> **Brief**: From the first line of the data through the line containing "雜機率統計模型的起點。", return each line exactly.

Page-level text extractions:
---------------
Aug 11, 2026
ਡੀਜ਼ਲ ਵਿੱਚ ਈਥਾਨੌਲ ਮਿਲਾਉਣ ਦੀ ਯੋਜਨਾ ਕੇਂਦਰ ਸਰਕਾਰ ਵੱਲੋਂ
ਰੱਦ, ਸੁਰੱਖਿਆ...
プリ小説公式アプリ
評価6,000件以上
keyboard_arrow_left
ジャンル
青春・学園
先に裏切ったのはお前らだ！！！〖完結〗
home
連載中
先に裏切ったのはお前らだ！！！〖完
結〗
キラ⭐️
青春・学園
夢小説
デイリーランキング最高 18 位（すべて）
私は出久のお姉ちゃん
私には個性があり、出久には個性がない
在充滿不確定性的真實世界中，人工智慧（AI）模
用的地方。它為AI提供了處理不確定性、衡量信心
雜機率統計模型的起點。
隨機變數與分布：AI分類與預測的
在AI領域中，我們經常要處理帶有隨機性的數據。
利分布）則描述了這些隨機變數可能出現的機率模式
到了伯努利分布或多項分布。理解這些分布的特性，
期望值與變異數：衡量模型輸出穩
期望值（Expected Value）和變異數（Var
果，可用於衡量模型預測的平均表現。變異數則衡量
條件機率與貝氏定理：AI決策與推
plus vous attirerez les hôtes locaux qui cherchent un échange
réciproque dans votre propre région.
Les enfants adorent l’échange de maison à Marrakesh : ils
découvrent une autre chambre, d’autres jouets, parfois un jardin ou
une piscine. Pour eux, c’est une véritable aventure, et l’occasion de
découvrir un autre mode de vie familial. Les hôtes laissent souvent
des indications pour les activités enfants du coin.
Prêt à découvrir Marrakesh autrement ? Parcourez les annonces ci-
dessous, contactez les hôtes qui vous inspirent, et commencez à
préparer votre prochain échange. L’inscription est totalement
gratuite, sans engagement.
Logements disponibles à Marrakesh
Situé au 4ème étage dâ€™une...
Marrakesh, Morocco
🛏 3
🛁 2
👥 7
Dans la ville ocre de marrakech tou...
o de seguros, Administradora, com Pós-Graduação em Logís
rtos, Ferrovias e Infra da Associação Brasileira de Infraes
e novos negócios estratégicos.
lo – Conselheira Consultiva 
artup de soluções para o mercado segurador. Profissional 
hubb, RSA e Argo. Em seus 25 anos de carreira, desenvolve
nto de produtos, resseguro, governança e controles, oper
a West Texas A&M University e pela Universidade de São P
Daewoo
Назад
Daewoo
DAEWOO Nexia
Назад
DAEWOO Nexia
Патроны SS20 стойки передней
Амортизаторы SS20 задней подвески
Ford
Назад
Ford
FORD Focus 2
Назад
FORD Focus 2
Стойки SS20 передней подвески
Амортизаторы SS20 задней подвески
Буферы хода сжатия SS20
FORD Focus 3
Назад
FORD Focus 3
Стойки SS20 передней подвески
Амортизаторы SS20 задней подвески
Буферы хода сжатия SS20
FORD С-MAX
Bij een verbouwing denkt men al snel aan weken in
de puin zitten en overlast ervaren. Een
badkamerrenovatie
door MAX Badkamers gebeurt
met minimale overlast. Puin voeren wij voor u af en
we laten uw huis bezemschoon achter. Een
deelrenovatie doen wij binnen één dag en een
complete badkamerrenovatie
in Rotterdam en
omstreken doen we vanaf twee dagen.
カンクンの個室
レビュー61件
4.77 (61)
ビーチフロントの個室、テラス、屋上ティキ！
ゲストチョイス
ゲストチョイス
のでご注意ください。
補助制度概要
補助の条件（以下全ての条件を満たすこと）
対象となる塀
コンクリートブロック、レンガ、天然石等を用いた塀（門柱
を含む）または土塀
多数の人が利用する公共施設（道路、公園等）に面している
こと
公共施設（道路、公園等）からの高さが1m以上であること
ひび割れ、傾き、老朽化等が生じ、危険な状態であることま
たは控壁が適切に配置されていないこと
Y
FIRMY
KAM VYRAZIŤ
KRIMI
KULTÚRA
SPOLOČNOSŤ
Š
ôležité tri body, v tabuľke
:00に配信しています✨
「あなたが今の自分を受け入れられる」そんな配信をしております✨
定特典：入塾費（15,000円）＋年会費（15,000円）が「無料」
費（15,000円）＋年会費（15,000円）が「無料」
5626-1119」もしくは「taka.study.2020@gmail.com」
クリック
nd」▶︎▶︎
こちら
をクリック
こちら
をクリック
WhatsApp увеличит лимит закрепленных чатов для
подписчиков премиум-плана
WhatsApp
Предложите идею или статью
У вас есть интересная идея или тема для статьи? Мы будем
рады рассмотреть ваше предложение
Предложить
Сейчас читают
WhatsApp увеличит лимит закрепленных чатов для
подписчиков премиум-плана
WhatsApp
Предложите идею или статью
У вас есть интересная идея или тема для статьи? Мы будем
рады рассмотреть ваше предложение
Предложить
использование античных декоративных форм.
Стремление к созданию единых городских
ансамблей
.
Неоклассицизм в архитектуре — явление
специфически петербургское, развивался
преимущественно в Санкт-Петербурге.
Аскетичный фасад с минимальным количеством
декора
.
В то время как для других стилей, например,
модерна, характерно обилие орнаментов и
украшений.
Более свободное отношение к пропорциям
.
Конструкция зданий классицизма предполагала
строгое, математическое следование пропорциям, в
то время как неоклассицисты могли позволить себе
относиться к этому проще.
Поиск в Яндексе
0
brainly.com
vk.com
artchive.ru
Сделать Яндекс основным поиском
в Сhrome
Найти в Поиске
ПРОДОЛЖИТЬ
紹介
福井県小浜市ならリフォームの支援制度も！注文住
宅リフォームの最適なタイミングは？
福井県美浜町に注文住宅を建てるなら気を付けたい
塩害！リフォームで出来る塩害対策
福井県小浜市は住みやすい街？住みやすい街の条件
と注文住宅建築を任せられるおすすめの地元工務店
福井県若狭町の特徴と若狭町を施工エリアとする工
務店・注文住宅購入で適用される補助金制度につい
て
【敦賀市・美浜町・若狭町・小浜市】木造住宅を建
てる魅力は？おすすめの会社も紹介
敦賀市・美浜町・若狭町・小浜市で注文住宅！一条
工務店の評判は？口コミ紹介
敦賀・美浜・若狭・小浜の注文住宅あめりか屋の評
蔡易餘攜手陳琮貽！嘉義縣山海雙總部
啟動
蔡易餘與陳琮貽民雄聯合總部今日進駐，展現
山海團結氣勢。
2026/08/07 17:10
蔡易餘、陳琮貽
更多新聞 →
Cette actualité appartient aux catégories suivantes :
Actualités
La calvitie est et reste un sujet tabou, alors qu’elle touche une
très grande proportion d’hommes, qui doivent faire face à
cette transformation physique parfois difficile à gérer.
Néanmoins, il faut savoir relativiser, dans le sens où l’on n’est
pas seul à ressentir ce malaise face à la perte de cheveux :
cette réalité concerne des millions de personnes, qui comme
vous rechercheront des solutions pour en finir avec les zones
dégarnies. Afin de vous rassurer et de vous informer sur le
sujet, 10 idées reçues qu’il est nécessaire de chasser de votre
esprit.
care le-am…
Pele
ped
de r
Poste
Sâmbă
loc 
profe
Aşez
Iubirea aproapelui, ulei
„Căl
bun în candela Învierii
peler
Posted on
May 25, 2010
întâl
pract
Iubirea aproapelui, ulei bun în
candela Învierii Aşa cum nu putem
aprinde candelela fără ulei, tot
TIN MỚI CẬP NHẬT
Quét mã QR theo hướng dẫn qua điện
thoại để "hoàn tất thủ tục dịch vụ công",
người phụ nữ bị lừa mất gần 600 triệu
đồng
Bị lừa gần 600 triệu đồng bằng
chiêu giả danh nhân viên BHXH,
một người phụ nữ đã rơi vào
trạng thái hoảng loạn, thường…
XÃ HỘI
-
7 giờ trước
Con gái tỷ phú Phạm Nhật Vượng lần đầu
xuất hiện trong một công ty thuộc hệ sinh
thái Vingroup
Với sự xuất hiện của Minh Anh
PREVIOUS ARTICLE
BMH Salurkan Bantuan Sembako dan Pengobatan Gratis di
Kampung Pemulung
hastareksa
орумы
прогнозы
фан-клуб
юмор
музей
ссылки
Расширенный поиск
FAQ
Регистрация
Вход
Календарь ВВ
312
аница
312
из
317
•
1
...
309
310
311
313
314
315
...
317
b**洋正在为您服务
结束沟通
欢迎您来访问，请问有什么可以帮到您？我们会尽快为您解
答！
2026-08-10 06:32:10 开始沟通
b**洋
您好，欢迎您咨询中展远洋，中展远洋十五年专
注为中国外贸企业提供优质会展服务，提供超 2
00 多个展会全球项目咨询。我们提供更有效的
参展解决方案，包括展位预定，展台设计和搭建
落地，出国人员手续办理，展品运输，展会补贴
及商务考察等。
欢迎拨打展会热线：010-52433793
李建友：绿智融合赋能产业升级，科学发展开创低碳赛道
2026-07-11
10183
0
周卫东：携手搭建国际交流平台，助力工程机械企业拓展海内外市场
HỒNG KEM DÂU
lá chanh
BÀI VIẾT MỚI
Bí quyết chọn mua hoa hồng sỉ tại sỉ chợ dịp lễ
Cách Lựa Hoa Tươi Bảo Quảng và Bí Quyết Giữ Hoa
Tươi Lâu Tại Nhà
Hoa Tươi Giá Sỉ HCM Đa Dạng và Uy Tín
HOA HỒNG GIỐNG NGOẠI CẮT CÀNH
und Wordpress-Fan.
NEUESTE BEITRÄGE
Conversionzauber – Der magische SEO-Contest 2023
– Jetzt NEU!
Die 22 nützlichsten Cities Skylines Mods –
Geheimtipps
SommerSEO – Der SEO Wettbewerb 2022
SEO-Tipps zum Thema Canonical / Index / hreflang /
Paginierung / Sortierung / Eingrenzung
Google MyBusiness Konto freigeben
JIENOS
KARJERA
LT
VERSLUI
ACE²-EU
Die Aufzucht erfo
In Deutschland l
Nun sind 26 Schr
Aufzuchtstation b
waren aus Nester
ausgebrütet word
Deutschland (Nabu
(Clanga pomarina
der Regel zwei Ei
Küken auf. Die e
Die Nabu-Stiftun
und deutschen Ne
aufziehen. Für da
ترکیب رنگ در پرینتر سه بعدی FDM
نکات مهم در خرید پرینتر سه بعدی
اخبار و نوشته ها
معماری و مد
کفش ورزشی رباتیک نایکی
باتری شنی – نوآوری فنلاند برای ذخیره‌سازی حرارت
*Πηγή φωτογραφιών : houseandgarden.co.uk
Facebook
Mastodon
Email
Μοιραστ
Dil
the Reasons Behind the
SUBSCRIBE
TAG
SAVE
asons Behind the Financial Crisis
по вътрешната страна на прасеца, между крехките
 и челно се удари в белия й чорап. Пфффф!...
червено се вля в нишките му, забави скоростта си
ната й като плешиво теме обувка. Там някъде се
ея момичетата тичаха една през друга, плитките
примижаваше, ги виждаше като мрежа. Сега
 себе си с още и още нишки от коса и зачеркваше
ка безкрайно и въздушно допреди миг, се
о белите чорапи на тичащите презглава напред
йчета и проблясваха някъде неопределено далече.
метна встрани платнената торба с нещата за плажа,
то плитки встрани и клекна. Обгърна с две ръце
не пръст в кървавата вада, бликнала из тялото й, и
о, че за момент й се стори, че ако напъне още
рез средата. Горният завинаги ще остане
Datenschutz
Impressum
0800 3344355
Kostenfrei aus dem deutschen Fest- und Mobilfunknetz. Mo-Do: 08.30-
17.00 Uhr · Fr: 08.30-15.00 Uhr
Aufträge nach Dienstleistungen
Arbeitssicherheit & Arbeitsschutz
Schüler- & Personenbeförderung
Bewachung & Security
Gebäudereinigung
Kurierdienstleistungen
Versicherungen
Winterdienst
---------------
> **Output**:
Aug 11, 2026
ਡੀਜ਼ਲ ਵਿੱਚ ਈਥਾਨੌਲ ਮਿਲਾਉਣ ਦੀ ਯੋਜਨਾ ਕੇਂਦਰ ਸਰਕਾਰ ਵੱਲੋਂ
ਰੱਦ, ਸੁਰੱਖਿਆ...
プリ小説公式アプリ
評価6,000件以上
keyboard_arrow_left
ジャンル
青春・学園
先に裏切ったのはお前らだ！！！〖完結〗
home
連載中
先に裏切ったのはお前らだ！！！〖完
結〗
キラ⭐️
青春・学園
夢小説
デイリーランキング最高 18 位（すべて）
私は出久のお姉ちゃん
私には個性があり、出久には個性がない
在充滿不確定性的真實世界中，人工智慧（AI）模
用的地方。它為AI提供了處理不確定性、衡量信心
雜機率統計模型的起點。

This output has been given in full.